Abstract

For complex products, as the size, shape, position and other properties of the geometric features changing, the accumulated assembly error or the coordination error between different assemblies would be affected directly. How to keep these key geometric characteristics in a statistical state, especially in the process of batch production, is an important factor to ensure error consistency. Aiming to control the assembly quality, optimization methods for key characteristics of aircraft products with feedback actions and ASFF (Assembly Station Flowing Fluctuation) analysis is proposed. Firstly, by collecting and constructing statistical quality samples, based on SPC (Statistical Process Control) method, criteria on abnormal assembly quality was analyzed, with qualitative practical experience. Secondly, four specific assembly controlling actions with a feedback loop were adopted by quantitative analysis, including PCF (Product Coordination Feature) identification, PCE (Process Coordination Element) mapping, CR (Coordination Relationship) modelling, and assembly error propagation modelling. Thirdly, the concept of ASFF was proposed, and the trajectory chart was plotted to evaluate the deviation and fluctuation of assembly error under one assembly station. This analysis was done by calculating the process offset and stability, according to the dynamic change of assembly quality status data at different time stages.
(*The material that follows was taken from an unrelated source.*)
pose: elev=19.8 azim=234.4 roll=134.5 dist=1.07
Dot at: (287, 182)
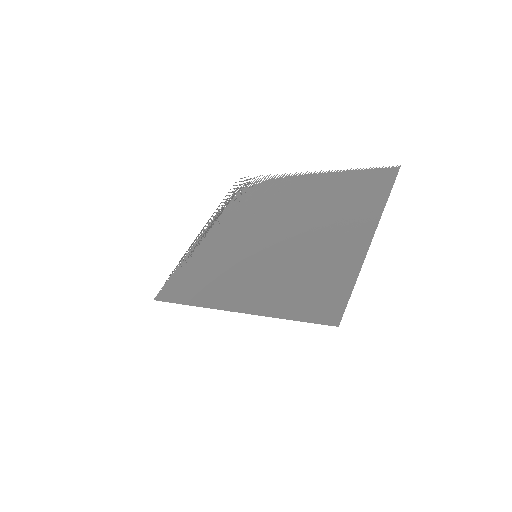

Finally, with the specific improvement actions, i.e. (1) diagnosing the abnormal sources and improving the assembly operating process, (2) analyzing the dynamic deviation and fluctuation of assembly quality data within a specified assembly station, and (3) improving the assembly assurance ability, the out-of-tolerance problem of the skin profile was optimized to verify methodology's feasibility. Benefit results are gained, i.e. the locating state of ending ribs was more accurate, and the assembly process became more stable. With the rapid growth of aircraft production, the quality controlling method would be much helpful especially in the batch manufacturing stage.

Highlights

  • With the appearance of the concept of Key Characteristic (KC), lots of research work has been done in aircraft manufacturing field with the view of KC’s identification and controlling [1]

  • As the size, shape, position and other properties of the geometric features distributing on aircraft products changing, the accumulated assembly error and the coordination error between different assemblies will be affected directly [2]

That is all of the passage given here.